_EXERCISES TO COMPLETE:_
1) Rewrite the paragraph beginning "In 1886, the Dooleys acquired" from the profile of Sarah O. Dooley more briefly, keeping its main facts.
2) According to the profile of Sarah O. Dooley, in what year did she marry James Dooley?
3) Continue the profile of Sarah O. Dooley from where it stops.

_DOCUMENT EXTRACT:_

--------------------------------------------------

Sarah O. Dooley (May)
|Also Known As:||"Sallie"|
|Birthplace:||Locust Grove, Lunenburg County, Virginia, United States|
|Death:||Died in Charlottesville, Virginia, United States|
|Place of Burial:||Richmond, Virginia, United States|
|Managed by:||Linda Kathleen Thompson, (c)|
Historical records matching Sarah O. Dooley
About Sarah O. Dooley
Sallie May Dooley, Daughter Of The Old South
A descendant of several old Virginia families, Sarah ("Sallie") O. May, the eighth of nine children, was born on June 7, 1846, in Lunenburg County at Locust Grove, the plantation of her mother's parents, Peter and Sally Bacon Jones. Her father, Dr. Henry May, was born in Petersburg and was a descendant of Nathaniel Harrison of Brandon Plantation and Sir Edward Digges, one of the early royal governors of the colony (1655-58). Her mother, Julia Jones, died when she was no more than seven years old. Thereafter, she spent lengthy visits with her older, married sisters who resided in Staunton, Virginia. She married the promising young attorney James Dooley in 1869, and they began their life together in Richmond.
In 1886, the Dooleys acquired a tract of farmland along the James River. The childless couple, both in their forties, set about the transformation of the property. Soon it was recognized as a showplace that rivaled any of the new estates that were springing up throughout the country. Mrs. Dooley was an avid student of horticulture, and took an active role in planning Maymont's gardens and overseeing their maintenance.

--------------------------------------------------

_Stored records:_
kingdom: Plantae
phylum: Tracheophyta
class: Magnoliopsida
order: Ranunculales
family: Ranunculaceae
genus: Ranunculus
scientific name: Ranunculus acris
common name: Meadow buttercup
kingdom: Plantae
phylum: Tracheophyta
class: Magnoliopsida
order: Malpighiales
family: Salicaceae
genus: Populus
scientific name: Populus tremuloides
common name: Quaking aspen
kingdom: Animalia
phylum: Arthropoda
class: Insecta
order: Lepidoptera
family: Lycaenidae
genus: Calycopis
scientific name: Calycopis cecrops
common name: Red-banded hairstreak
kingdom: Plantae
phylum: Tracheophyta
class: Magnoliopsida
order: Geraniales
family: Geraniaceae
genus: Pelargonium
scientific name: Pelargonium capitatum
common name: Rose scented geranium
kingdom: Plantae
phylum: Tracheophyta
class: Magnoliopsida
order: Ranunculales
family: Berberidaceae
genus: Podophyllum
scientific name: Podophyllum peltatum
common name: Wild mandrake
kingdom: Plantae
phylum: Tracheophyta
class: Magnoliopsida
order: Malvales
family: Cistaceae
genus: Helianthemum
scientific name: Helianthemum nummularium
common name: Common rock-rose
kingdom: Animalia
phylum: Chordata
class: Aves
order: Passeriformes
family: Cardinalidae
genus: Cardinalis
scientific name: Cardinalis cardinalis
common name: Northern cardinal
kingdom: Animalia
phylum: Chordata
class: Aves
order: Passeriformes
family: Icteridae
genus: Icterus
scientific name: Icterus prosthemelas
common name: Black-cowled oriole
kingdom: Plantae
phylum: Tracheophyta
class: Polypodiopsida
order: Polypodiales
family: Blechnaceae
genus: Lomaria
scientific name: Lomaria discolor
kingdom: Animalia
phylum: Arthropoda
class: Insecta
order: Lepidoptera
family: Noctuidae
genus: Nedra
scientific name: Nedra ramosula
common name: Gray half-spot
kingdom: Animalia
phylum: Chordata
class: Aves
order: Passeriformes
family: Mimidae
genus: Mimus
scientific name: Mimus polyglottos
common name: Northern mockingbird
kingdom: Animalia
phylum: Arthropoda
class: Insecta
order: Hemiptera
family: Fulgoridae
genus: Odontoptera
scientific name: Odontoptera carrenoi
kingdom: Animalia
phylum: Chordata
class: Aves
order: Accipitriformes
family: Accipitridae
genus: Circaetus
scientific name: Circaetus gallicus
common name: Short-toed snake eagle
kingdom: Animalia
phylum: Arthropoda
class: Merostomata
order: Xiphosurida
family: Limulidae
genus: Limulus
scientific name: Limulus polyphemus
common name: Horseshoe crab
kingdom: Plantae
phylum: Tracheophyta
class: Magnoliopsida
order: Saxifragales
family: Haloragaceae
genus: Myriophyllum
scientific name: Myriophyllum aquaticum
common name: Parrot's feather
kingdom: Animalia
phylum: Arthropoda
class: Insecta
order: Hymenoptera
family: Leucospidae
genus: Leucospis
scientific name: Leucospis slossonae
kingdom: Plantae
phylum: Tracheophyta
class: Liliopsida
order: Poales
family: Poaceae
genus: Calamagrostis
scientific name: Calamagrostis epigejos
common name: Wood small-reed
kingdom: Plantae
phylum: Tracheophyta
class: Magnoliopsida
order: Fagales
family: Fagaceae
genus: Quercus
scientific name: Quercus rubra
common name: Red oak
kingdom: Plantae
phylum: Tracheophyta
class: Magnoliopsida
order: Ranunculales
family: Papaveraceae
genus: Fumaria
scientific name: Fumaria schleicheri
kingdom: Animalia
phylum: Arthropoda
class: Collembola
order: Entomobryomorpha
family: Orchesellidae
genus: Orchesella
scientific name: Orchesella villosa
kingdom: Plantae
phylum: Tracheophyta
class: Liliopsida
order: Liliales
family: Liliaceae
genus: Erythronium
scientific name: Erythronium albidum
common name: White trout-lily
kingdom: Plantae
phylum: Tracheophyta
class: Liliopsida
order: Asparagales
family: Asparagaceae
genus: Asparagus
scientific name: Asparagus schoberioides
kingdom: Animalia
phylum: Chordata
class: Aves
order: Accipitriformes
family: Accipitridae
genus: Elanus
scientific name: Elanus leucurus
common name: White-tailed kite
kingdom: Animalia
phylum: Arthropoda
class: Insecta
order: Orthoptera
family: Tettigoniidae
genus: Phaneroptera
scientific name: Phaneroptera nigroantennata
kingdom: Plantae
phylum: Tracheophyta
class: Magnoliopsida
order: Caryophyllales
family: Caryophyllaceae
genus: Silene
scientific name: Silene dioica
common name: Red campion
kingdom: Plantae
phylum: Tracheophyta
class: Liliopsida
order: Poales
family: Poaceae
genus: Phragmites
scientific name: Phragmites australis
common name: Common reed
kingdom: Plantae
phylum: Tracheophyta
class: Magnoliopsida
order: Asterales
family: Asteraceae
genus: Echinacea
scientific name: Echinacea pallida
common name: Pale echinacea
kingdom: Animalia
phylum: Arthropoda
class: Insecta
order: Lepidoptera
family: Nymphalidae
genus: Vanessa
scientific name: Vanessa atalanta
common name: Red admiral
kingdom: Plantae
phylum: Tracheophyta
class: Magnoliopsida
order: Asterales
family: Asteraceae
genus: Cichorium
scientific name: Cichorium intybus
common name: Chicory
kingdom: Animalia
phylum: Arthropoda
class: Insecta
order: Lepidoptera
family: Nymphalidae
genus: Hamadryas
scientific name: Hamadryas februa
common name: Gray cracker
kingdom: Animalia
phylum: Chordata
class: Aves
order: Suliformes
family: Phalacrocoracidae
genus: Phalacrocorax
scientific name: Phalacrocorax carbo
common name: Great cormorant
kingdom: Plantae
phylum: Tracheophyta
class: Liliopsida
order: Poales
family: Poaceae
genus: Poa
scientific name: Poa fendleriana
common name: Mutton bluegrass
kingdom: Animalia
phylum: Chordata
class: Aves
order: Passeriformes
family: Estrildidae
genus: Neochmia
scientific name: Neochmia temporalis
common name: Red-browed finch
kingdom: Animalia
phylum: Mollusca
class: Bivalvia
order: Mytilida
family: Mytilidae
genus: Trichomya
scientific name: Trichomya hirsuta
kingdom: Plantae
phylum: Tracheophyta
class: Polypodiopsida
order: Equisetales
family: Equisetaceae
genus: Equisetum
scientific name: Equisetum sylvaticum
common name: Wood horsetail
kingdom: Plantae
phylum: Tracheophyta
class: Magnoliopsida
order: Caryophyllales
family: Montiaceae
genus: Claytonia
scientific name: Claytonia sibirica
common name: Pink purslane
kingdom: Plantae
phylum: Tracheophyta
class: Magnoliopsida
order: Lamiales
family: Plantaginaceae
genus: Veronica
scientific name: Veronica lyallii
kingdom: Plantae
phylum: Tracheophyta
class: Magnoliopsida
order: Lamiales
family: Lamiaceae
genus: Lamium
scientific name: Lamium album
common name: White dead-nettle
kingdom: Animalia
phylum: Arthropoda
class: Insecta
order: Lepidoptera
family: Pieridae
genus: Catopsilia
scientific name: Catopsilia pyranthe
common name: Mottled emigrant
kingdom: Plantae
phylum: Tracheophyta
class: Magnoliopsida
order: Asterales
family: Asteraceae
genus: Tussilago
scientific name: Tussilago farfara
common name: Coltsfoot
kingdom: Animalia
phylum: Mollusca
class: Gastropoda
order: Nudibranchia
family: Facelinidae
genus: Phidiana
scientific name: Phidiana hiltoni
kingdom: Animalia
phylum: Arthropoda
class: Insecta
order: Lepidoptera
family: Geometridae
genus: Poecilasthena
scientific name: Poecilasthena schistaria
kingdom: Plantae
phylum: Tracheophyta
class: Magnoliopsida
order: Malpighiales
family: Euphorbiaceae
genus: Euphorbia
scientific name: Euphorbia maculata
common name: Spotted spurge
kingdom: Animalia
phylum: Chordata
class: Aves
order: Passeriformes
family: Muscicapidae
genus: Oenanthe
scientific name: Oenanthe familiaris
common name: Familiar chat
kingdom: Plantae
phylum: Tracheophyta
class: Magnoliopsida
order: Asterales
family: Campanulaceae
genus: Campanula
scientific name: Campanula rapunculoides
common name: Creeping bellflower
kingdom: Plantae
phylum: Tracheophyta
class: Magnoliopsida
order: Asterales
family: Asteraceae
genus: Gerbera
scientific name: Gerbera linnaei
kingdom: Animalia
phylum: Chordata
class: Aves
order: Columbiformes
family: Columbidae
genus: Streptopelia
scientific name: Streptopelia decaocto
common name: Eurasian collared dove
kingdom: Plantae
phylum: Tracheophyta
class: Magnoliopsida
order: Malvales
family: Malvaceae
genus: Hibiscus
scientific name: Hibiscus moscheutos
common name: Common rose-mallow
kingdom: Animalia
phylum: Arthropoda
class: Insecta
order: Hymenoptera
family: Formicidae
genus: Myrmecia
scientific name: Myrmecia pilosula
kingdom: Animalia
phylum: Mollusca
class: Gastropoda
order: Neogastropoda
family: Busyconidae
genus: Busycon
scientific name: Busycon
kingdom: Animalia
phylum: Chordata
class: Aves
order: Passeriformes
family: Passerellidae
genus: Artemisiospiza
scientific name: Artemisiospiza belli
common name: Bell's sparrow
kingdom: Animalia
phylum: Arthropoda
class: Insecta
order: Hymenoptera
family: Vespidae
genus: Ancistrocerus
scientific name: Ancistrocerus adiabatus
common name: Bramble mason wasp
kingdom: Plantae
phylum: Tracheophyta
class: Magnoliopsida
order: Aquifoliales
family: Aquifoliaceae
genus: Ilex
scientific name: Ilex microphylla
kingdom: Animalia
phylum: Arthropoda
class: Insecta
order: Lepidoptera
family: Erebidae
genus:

--------------------------------------------------

_RESULTS OF THE EXERCISE:_
1) In 1886, the Dooleys, a childless couple in their forties, bought farmland along the James River and transformed it into a showplace that rivaled the country's new estates. Mrs. Dooley, an avid student of horticulture, helped plan Maymont's gardens and oversaw their upkeep.

2) 1869

3)
Sallie Dooley was also a writer, and her poetry and stories express both her passion for gardens and her love of the rural, antebellum world of her childhood. Her book, "Dem Good Ole Times," published by Doubleday, Page and Co. in 1906 (second printing, 1916), is a collection of reflections and stories told from the perspective a former slave. In the local color tradition of 19th century fiction, the book is written in the black dialect of Southside Virginia that Mrs. Dooley knew from her childhood in Lunenburg County . Her book is an example of the romanticized literature of the Lost Cause. In 1892, Mrs. Dooley became the founding regent of Virginia's first chapter of the Daughters of the American Revolution, the Old Dominion Chapter. She was also a charter member of the Society of the Colonial Dames in the State of Virginia, a member of the Order of the Crown (Americans of royal descent), and a supporter of the Association for the Preservation of Virginia Antiquities and the Virginia Historical Society. Mrs. Dooley and her husband hosted lavish parties, several attended by hundreds of guests and catered by a New York firm. As prominent members of the community, the Dooleys took part in the important social gatherings of the city.
Sallie Dooley died at her summer home, Swannanoa, on September 5, 1925 at the age of 79. Her will included several sizable bequests: $500,000 to the Crippled Children's Hospital, $500,000 to the Richmond Public Library and $250,000 to the Episcopal Diocese of Virginia. She designated that her jewels be sold to benefit Episcopal missions. As recommended by her husband, she left Maymont to the City of Richmond to be used as a public park and museum. It opened to the public in March 1926.